If Friedman were asked how to boost the level of interest, he would most likely address the problem at its roots. A lack of curiosity creates the boredom that so many students, including myself, feel from time to time. I can draw on two of my strengths when boring situations arise. Strength 5, curiosity, and Strength 13, enthusiasm, have the ability of turning dull lectures into an opportunity to learn something new. These two strengths can give me the power to stop texting in class, turn off the solitaire game on my iPod (as addicting as it may be), or put down my pencil before the hour-long doodle session even begins.

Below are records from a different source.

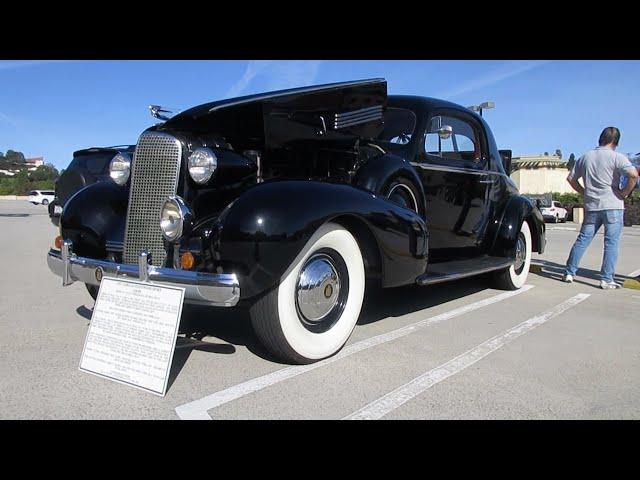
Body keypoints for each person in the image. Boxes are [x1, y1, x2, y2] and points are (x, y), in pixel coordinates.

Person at [563, 127, 638, 289]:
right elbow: (633, 174)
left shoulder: (585, 157)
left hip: (591, 205)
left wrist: (584, 191)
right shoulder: (618, 157)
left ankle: (569, 272)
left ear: (600, 138)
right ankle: (606, 278)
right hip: (613, 204)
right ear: (616, 141)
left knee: (583, 239)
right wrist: (624, 192)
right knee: (611, 242)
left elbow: (570, 178)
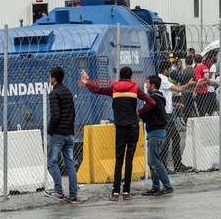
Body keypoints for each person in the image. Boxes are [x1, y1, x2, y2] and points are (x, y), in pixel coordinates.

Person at [81, 66, 155, 201]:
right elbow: (151, 102)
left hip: (120, 127)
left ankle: (115, 191)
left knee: (119, 159)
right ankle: (126, 191)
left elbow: (97, 90)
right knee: (129, 159)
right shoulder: (135, 89)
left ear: (120, 76)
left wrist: (86, 82)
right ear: (131, 76)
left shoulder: (114, 88)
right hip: (133, 126)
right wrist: (139, 112)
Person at [44, 67, 78, 203]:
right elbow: (73, 113)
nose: (49, 79)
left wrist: (50, 130)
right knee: (69, 164)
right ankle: (73, 194)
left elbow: (55, 115)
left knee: (51, 162)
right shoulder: (68, 91)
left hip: (58, 133)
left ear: (54, 78)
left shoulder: (54, 93)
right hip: (69, 133)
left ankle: (58, 191)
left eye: (49, 77)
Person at [158, 60, 194, 173]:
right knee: (168, 140)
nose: (171, 71)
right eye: (170, 69)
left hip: (167, 113)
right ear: (165, 70)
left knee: (175, 138)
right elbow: (179, 89)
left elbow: (164, 98)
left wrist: (174, 104)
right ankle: (165, 166)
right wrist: (189, 84)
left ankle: (177, 165)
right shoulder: (162, 80)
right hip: (165, 115)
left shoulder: (163, 80)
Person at [140, 75, 173, 196]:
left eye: (148, 83)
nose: (146, 85)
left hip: (155, 132)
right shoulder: (158, 97)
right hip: (156, 132)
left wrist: (140, 113)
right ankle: (155, 187)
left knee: (155, 161)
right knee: (152, 161)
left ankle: (167, 186)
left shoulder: (153, 99)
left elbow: (145, 112)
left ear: (153, 85)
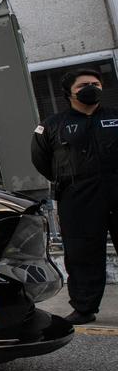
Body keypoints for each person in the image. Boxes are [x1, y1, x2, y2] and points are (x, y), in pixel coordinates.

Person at [31, 68, 118, 325]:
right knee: (82, 254)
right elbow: (41, 161)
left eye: (95, 83)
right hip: (79, 197)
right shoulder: (50, 126)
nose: (91, 88)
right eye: (83, 85)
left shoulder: (115, 117)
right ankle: (84, 308)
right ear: (68, 93)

I realize that I’m making it sound as if there are no classes that interest me; however, there are many classes that I enjoy attending. Art classes have always been my favorite. Once the pencil or paint brush is in my hand, the rest is up to me. I can turn up my iPod, talk to other students around me, or walk around the room in an effort to develop new ideas. My art teachers were the best. They allowed me to paint whatever I wanted and gave me the tools to flex my artistic muscle. My passion for art eventually pushed me into the field of Advertising, which turned into Marketing after some coercion from Dr. Timothy Vaughan. Now a Marketing major at UW-Eau Claire, I hope to pursue my passions and enhance my curiosity with the liberal arts education I receive.